Job:
Copy the data below line for line, keeping every character unchanged.

Records provided:
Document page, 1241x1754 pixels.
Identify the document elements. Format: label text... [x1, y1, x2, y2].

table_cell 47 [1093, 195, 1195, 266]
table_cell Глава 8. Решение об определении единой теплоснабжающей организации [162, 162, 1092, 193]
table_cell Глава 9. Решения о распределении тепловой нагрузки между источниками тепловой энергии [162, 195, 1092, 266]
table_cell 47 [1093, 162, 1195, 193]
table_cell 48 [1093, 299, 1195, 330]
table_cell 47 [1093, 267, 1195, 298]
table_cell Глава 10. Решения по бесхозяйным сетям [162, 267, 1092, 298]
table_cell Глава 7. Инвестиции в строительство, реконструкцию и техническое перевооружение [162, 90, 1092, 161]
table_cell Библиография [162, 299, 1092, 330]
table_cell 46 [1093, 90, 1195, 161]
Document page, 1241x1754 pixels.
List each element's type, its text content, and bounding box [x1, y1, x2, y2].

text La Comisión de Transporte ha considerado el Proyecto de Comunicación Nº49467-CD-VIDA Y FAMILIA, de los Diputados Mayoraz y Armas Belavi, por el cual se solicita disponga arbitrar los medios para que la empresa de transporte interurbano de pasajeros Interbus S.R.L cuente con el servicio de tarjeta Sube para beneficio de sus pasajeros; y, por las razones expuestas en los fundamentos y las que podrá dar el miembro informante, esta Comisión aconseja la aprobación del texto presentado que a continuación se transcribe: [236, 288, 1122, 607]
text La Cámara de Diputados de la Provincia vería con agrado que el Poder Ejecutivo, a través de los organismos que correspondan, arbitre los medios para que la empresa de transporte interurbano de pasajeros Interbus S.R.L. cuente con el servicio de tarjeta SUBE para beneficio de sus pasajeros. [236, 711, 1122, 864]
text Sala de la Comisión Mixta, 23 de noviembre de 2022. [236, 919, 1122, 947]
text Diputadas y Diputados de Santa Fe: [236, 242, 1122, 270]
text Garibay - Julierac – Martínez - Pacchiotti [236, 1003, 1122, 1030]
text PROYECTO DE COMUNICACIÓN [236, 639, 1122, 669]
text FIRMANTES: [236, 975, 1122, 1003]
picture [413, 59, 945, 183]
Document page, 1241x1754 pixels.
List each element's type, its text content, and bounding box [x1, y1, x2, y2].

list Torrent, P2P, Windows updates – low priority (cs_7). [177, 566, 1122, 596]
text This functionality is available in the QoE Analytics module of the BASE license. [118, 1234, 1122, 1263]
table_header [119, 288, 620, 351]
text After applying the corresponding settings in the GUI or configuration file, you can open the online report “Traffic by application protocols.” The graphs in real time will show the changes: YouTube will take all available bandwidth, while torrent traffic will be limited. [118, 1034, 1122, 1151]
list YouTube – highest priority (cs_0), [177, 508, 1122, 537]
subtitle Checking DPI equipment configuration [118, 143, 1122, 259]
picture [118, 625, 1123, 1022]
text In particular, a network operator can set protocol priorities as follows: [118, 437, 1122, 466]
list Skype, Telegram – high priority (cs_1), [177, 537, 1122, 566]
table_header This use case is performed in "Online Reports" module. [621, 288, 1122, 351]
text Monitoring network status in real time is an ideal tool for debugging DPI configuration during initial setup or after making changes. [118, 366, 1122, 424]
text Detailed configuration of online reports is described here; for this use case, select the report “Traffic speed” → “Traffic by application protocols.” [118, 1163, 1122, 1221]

Expected output:
Document page, 1241x1754 pixels.
Identify the document elements. Format: label text... [x1, y1, x2, y2].

table_cell 47 [1093, 195, 1195, 266]
table_cell Глава 8. Решение об определении единой теплоснабжающей организации [162, 162, 1092, 193]
table_cell Глава 9. Решения о распределении тепловой нагрузки между источниками тепловой энергии [162, 195, 1092, 266]
table_cell 47 [1093, 162, 1195, 193]
table_cell 48 [1093, 299, 1195, 330]
table_cell 47 [1093, 267, 1195, 298]
table_cell Глава 10. Решения по бесхозяйным сетям [162, 267, 1092, 298]
table_cell Глава 7. Инвестиции в строительство, реконструкцию и техническое перевооружение [162, 90, 1092, 161]
table_cell Библиография [162, 299, 1092, 330]
table_cell 46 [1093, 90, 1195, 161]
Document page, 1241x1754 pixels.
List each element's type, its text content, and bounding box [x1, y1, x2, y2].

text La Comisión de Transporte ha considerado el Proyecto de Comunicación Nº49467-CD-VIDA Y FAMILIA, de los Diputados Mayoraz y Armas Belavi, por el cual se solicita disponga arbitrar los medios para que la empresa de transporte interurbano de pasajeros Interbus S.R.L cuente con el servicio de tarjeta Sube para beneficio de sus pasajeros; y, por las razones expuestas en los fundamentos y las que podrá dar el miembro informante, esta Comisión aconseja la aprobación del texto presentado que a continuación se transcribe: [236, 288, 1122, 607]
text La Cámara de Diputados de la Provincia vería con agrado que el Poder Ejecutivo, a través de los organismos que correspondan, arbitre los medios para que la empresa de transporte interurbano de pasajeros Interbus S.R.L. cuente con el servicio de tarjeta SUBE para beneficio de sus pasajeros. [236, 711, 1122, 864]
text Sala de la Comisión Mixta, 23 de noviembre de 2022. [236, 919, 1122, 947]
text Diputadas y Diputados de Santa Fe: [236, 242, 1122, 270]
text Garibay - Julierac – Martínez - Pacchiotti [236, 1003, 1122, 1030]
text PROYECTO DE COMUNICACIÓN [236, 639, 1122, 669]
text FIRMANTES: [236, 975, 1122, 1003]
picture [413, 59, 945, 183]
Document page, 1241x1754 pixels.
List each element's type, its text content, and bounding box [x1, y1, x2, y2].

list Torrent, P2P, Windows updates – low priority (cs_7). [177, 566, 1122, 596]
text This functionality is available in the QoE Analytics module of the BASE license. [118, 1234, 1122, 1263]
table_header [119, 288, 620, 351]
text After applying the corresponding settings in the GUI or configuration file, you can open the online report “Traffic by application protocols.” The graphs in real time will show the changes: YouTube will take all available bandwidth, while torrent traffic will be limited. [118, 1034, 1122, 1151]
list YouTube – highest priority (cs_0), [177, 508, 1122, 537]
subtitle Checking DPI equipment configuration [118, 143, 1122, 259]
picture [118, 625, 1123, 1022]
text In particular, a network operator can set protocol priorities as follows: [118, 437, 1122, 466]
list Skype, Telegram – high priority (cs_1), [177, 537, 1122, 566]
table_header This use case is performed in "Online Reports" module. [621, 288, 1122, 351]
text Monitoring network status in real time is an ideal tool for debugging DPI configuration during initial setup or after making changes. [118, 366, 1122, 424]
text Detailed configuration of online reports is described here; for this use case, select the report “Traffic speed” → “Traffic by application protocols.” [118, 1163, 1122, 1221]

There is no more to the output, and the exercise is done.